— Problem statement —
Review the material line by line. Identify and copy every line that contains the string "navigation".

— The data —
####
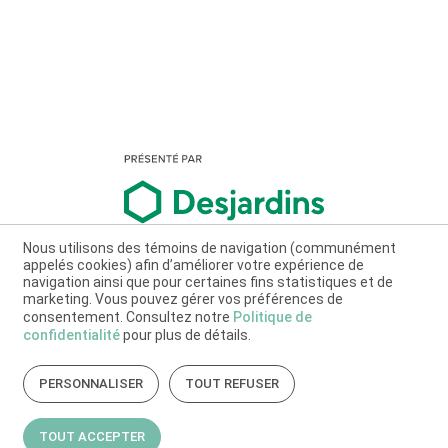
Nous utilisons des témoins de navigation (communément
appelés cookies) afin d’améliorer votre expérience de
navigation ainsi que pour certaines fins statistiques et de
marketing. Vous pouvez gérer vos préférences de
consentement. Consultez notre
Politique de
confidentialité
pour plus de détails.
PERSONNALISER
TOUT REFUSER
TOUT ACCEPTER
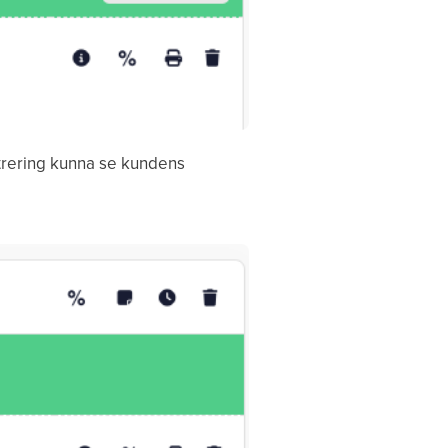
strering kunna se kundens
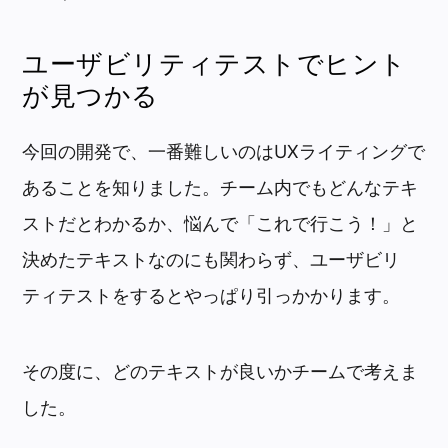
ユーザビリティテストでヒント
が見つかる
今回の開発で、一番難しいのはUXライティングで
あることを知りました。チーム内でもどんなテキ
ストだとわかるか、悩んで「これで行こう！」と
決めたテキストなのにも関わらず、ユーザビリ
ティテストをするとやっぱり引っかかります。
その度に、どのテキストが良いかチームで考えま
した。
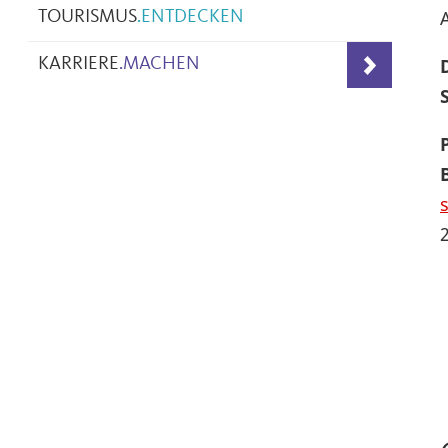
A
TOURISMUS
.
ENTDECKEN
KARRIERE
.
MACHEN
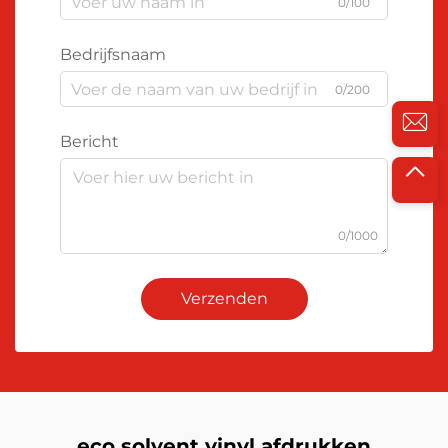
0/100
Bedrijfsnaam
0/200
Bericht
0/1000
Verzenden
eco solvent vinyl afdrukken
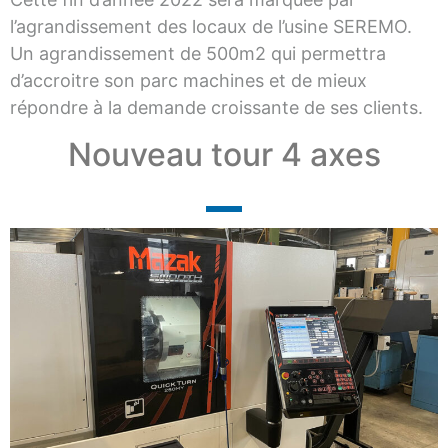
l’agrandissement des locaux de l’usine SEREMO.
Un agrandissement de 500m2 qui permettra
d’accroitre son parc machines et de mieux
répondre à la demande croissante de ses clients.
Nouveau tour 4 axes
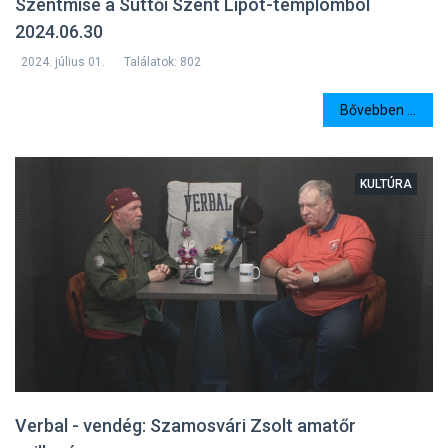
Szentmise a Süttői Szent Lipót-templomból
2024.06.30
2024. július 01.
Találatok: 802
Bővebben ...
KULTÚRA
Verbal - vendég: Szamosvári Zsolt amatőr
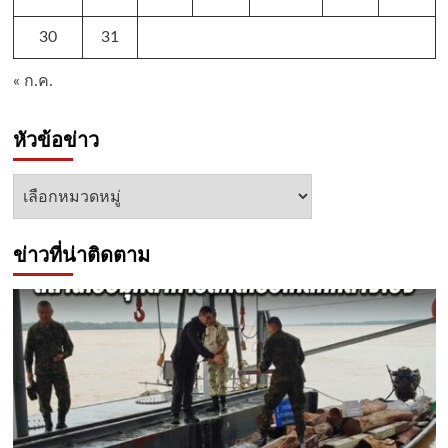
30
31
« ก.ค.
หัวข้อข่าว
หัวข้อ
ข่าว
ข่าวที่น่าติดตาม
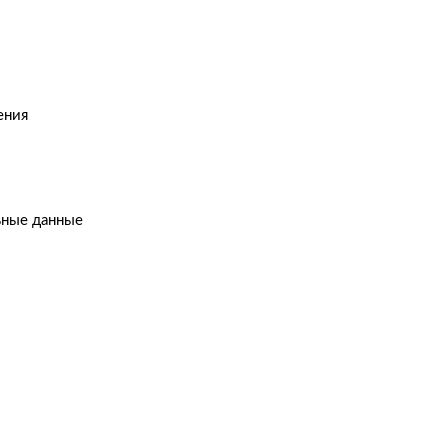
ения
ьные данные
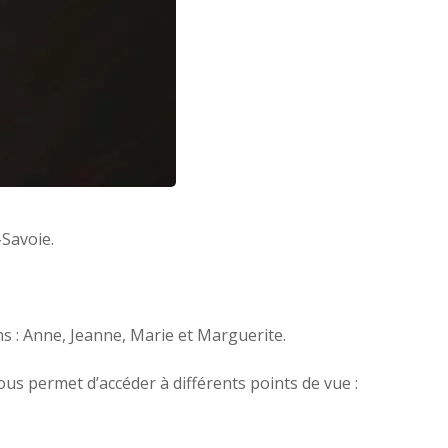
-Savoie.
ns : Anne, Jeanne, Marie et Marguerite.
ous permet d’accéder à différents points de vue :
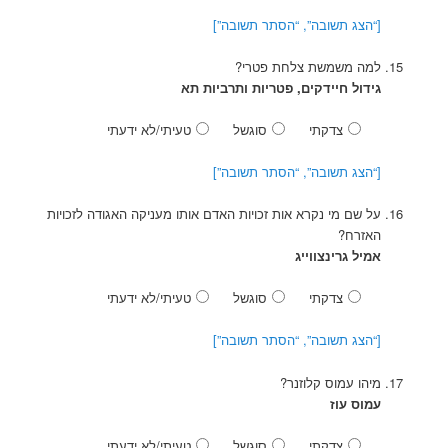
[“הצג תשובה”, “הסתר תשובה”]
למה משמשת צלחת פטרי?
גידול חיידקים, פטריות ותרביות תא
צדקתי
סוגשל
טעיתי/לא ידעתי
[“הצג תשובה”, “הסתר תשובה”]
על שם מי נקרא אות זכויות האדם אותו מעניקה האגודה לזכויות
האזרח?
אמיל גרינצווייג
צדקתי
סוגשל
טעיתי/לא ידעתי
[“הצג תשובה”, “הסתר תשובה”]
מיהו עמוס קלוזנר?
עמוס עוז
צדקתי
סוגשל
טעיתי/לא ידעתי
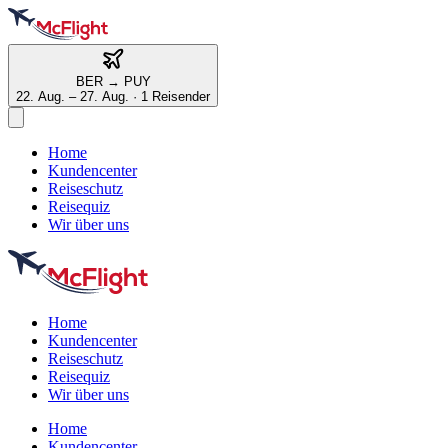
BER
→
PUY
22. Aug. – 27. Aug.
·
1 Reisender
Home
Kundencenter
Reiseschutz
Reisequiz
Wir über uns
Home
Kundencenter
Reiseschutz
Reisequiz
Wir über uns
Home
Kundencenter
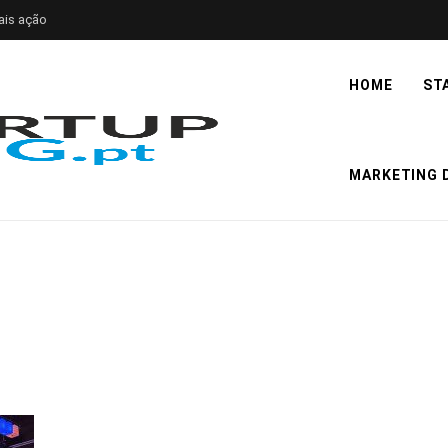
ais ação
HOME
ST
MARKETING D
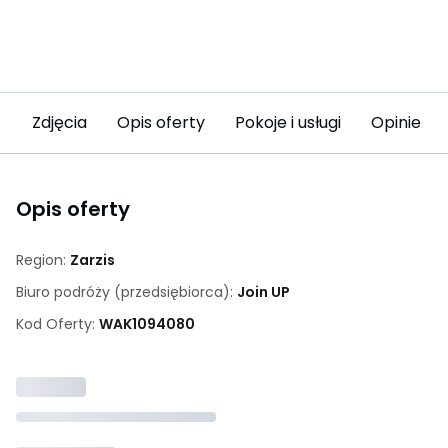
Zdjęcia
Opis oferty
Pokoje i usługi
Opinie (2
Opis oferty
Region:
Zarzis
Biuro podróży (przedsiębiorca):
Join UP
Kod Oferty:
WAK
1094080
####
— Solution for this problem —
Nous utilisons des témoins de navigation (communément
navigation ainsi que pour certaines fins statistiques et de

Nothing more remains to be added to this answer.